Owen County Group Sheet

Contributed By:


Thomas James Bell                   


Thomas James Bell, better known as T. J. Bell, his wife Hulda Hampton Bell  and six children  moved into the Fairbanks area of Owen County in 1856 or 1857 from Harrison County.  They purchased a farm near Fairbanks on what was known as "the old dirt road to Caney Creek", and built the family home.  The old house stood until destroyed by a tornado in 1973.


  The Children born in Harrison County were:

 Lucetta  b 1/24/1844   d 2/25/1869  Married 2/25/1865 to Jehu Dempsey
 Mary Jane b 4/16/1845   d 2/3/1868    Married 12/22/1864 to Dowen Smith
 William Thomas II  b 3/30/1847  d 3/2/1919  Married 7/12/1868 to Louisa F. Fightmaster
 Jeptha Bell  b 9/2/1849  d 6/27/1931    Married 12/18/1871 to Emily Munson
 Andrew Hampton  b 1/6/1853  d 3/10/1937  Married 11/21/1875 Lucretia Curtis
 Richard Allen b 1/7/1855   d 4/4/1923  Married (1)Sarah Ann-(2) 1/1881 Ida Kenney

   The Children born in Owen County were:

  George Washington  b 9/5/1858  d 4/8/1941 Married (1)Lina Mulberry (2) Mrs Willie Jane Martin
 Lucy Ann  b 1/18/1861  d 6/6/1932  Married 7/1881 to Harrison Smith
 Noah Hayden b 12/30/1862  d2/21/1911  Married (1) Ann Watson (2) Laura Towles
 Martha Ann  b 7/16/1866  d 2/2/1885   Never Married

  T. J., Hulda and several of their children and grandchildren are buried in the T. J. Bell Cemetery which is located approximately 600 feet from the old home-site.


  • Notes of Author:

T. J. Bell was the son of William Thomas (born in Scotland) and Martha Bell of Stafford, Virginia.  T. J. had an older sister named Catha E. who moved to Harrison County, Kentucky before he did.  She lived with some of her mother's family named Thompson.  She married Benjamin Robinson on 2/16/1833.

  William Thomas Bell was killed in a milling accident in 1830.
  In 1832, T. J.'s mother (Martha), T. J., and younger sister Martha left Virginia to move to Harrison County (Rutland Precinct), KY. 
  T. J. told of being on the trail on his eleventh birthday.  When they got to the Ohio River, it was frozen.  Martha decided to continue on to KY by horseback rather than stay over the Winter in a rough river town.  They had two horses which Mother and daughter rode, T. J. walked the whole way of some 600 miles.
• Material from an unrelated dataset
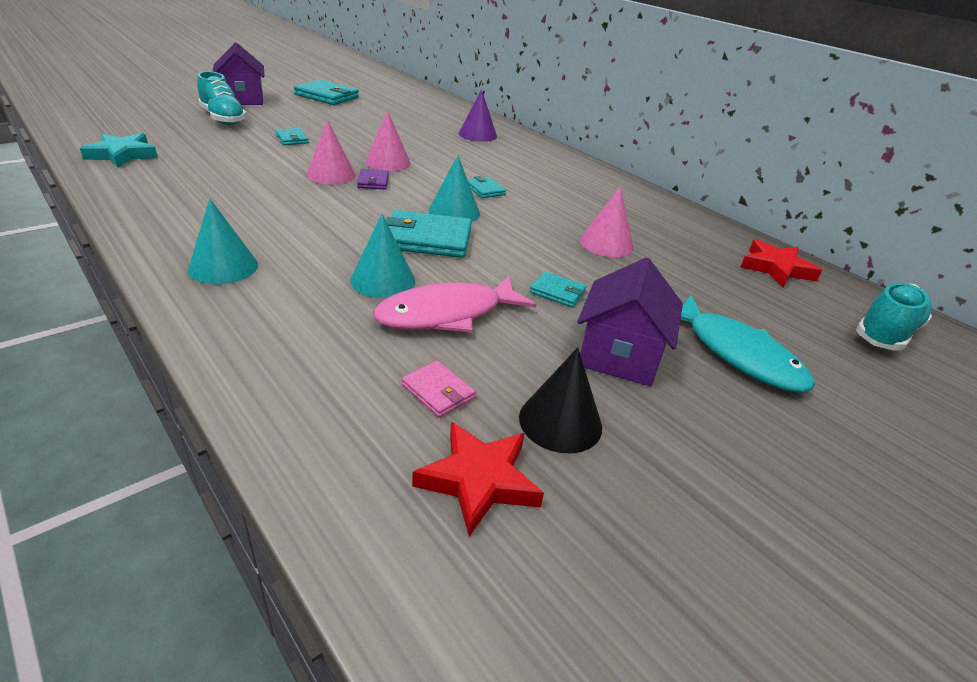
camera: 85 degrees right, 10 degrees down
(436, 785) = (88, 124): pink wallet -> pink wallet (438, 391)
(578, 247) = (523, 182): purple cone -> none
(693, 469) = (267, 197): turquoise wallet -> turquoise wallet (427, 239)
Their household goods were shipped after the Spring thaw.
  It is believed that they moved in with Martha's brother, Wm. B. Thompson (School Teacher in the Rutland Precinct).
  T. J's younger sister, Martha, married in 1848 to William Dunn.  He was supposedly killed by confederate sympathizers in 1865 in Williamstown, KY.
  T. J. passed on the story of how his mother remembered the night that the British burned Washington.  Though they lived about 50 miles away, she said that the sky was so bright that she could see a pin in the backyard.